In relation to writing or making stuff. I know plenty of people who picked the ‘twist’ in Fight Club and The Sixth Sense within a few minutes. This doesn’t make the work successful or not as whether a work ‘works’ is not defined by whether or not it achieves what the author intended. For example, I make propaganda for the Nazi party. I want people to despise several other groups in society to the point where we are happy to execute millions of people. My intention as a maker is clear. Apparently it has worked well. If we think quality equals integrity of my intent then Nazi propaganda needs to be considered as some of the highest creative work we have created. It isn’t. Intent is not what matters, for quality, judgement, and aesthetic experience. Except to the extent as mentioned in the symposium that we take it to be a meaningful thing that intends to say something, and then the game becomes what do we think it wants or is trying to say. But it, not the author or maker. (In the case of something like The Sixth Sense for instance is it the author, screenwriter, director, editor, or is this a Star Trek Borg hive mind where five people’s minds have melded into one?)

I hear the comment that it is really a symposium. Except the unsymposium is pickking up the unconference movement. A symposium would be defined in advance, contributors would prepare material a long time in advance, possibly even share their papers before hand. Here the questions or prompts don’t come from the speakers, and we don’t know what the other is going to say. The difference might appear small, but in surrendering some of the agenda to you it is qualitatively different to what a symposium ordinarily is.

Jackie has great questions about what would be shared in a hypertextual work. This is precisely the question that needs to be considered. There are lots of good answers, and so the problem it poses is how to craft a meaningful pattern rather than just experience it as difference or chaos. We won’t get there this semester, but this is what we explore in Integrated Media when we begin to make works with these qualities and then want to think about the sort of story and experience that could or should be made available.

Long Tail Vox Pops

Victoria has useful list. Key point? The long tail lets what we might think of as ‘minor’ but deeply important works to find an audience, survive, and be available. Courtney uses the long tail to think about blogs and blogging (blogs absolutely exhibit the long tail stuff), and how the long tail intersects with recommendation systems. Jackie thinks about friendships and connections, and hopefully some of the questions raised will be picked up by the next lot of readings.
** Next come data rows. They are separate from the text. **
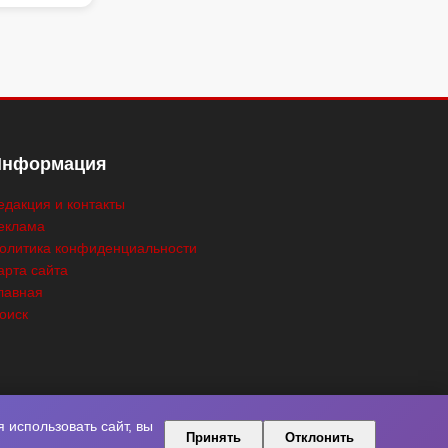
Информация
едакция и контакты
еклама
олитика конфиденциальности
арта сайта
лавная
оиск
использовать сайт, вы
Принять
Отклонить
ны.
Dominic picks up on the importance of hubs (dense connectors). It is these hubs that make all the difference in small world networks as it is how you find your way from one point to another. Rebecca My meanwhile discusses Anderson’s three rules of the long tail for online business. Anna C notices that the long tail provides a way to rethink the creative economy online, with crowd sourcing, which didn’t exist when Anderson wrote his article, as a case in point.